Petualangan Baiquni Ingin Wujudkan Pendidikan yang Berdaulat

3373
Saat remaja, Baiquni sangat gemar berpetualang bersama teman-temannya. Foto: Baiquni
Saat remaja, Baiquni sangat gemar berpetualang bersama teman-temannya. Foto: Baiquni

KAGAMA.CO, BULAKSUMUR – Prof. Dr. Muhammad Baiquni, M.A. lahir di Surakarta, 27 Maret 1963.

Semasa remaja, Baiquni sangat gemar berpetualang bersama teman-temannya.

“Sebelum masuk UGM, saya sudah suka naik gunung, bermain ke laut, dan alam lainnya,” kisahnya kepada KAGAMA, belum lama ini.

Hobi yang digeluti sedari muda ini membuatnya mencintai alam.

Memutuskan melanjutkan studi di Fakultas Geografi UGM adalah salah satu bentuk dari kecintaan dan keingintahuannya pada alam dan budaya.

Tidak berhenti di akademik saja, Baiquni menyalurkan hobinya di Mapagama (Mahasiswa Pencinta Alam Universitas Gadjah Mada) dan termasuk angkatan awal di sana.

“Tahun 1985 saya menjadi Ketua Mapagama. Berpetualang adalah panggilan sejak muda saya,” tambahnya.

Geografi mempelajari tentang lingkungan hidup dan manusia.

Oleh karena itu, ilmu geografi sangatlah luas untuk dipelajari.

Setelah menyelesaikan pendidikan sarjananya, Baiquni melanjutkan program master di Institute of Social Studies, Den Haag, The Netherlands tentang pembangunan regional pada 1994.

Selanjutnya, pada 2006, Baiquni berhasil menyelesaikan Doktor Ilmu Geografi (Dr.) Program Sandwich di Universitas Gadjah Mada dan Utrecht UniversityThe Netherlands dan meneliti tentang strategi penghidupan masyarakat desa di masa kritis 1997-2003.

Baiquni mengembangkan Sekolah Rakyat BERDAULAT. Foto: Istimewa
Baiquni mengembangkan Sekolah Rakyat BERDAULAT. Foto: Istimewa

Berdaulat dalam Pariwisata

Terkait pembangunan wilayah, Baiquni melihat pembangunan di Yogyakarta memerlukan inovasi dan kreativitas yang terus menerus, karena masih ada kemiskinan dan kesenjangan.

“Jogja sudah bagus, karena memadukan pendidikan, kebudayan dan pariwisata di dalam pembangunannya,” terangnya.
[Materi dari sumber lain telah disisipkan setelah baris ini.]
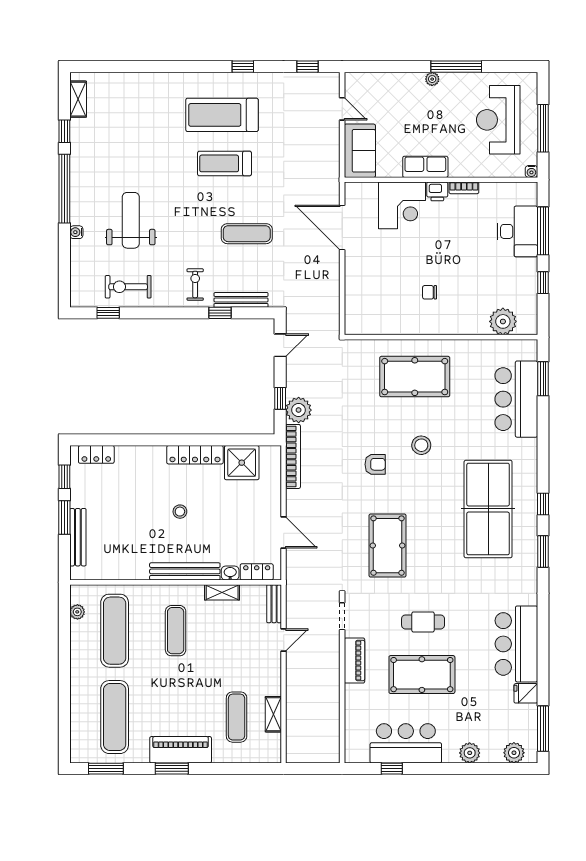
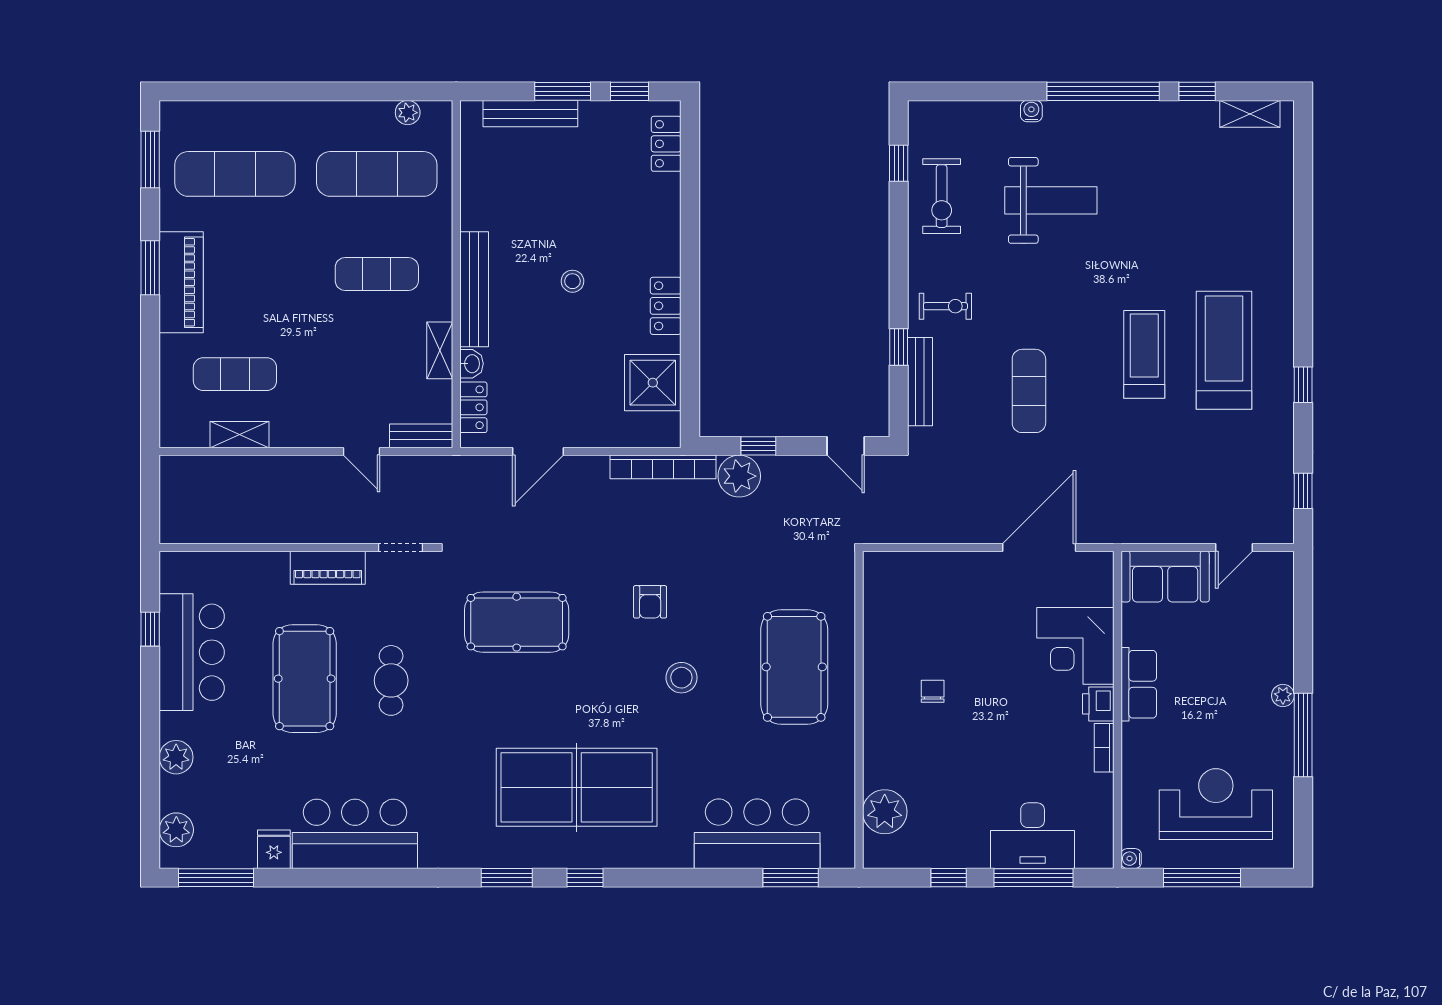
exercise bike: (128, 287) -> (942, 196), turned 180
locker: (195, 455) -> (666, 306), width x0.66

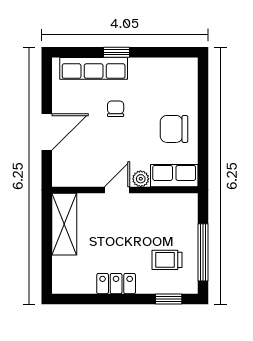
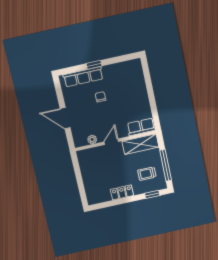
chair: (174, 129) -> (135, 101), removed
door: (47, 132) -> (65, 118), swing flipped
plant: (141, 179) -> (92, 139), moved
shelving: (64, 224) -> (140, 144), moved, turned 90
Menurutnya, inovasi dan kreativitas dapat digerakkan bersama kaum muda tidak hanya di kota, tapi juga di desa dengan adanya desa wisata, desa budaya, dan desa agroindustri di Yogyakarta sesuai dengan karakternya.

Adanya keunggulan, amenitas, dan otentik keaslian menjadi daya tarik pariwisata di Jogja.

Terkait tantangan pariwisata, lebih lanjut ia menjelaskan bagaimana pariwisata itu seharusnya berdaulat.

“Karena jika tidak berdaulat, bisa jadi neokolonialisme. Jika tidak dipelihara dengan kebijakan, maka nilai tambahnya bisa diambil oleh orang luar,” tandasnya.

Berdaulat dalam pariwisata ini dijelaskan dengan adanya keterlibatan dan sinergi dari rakyat, pemerintah dan pengusaha.

Bukan hanya soal jumlah uang devisa dan pertumbuhan perekonomian yang didapat, akan tetapi kemakmuran warga sekitar serta pelestarian alam dan budaya adalah hal yang penting.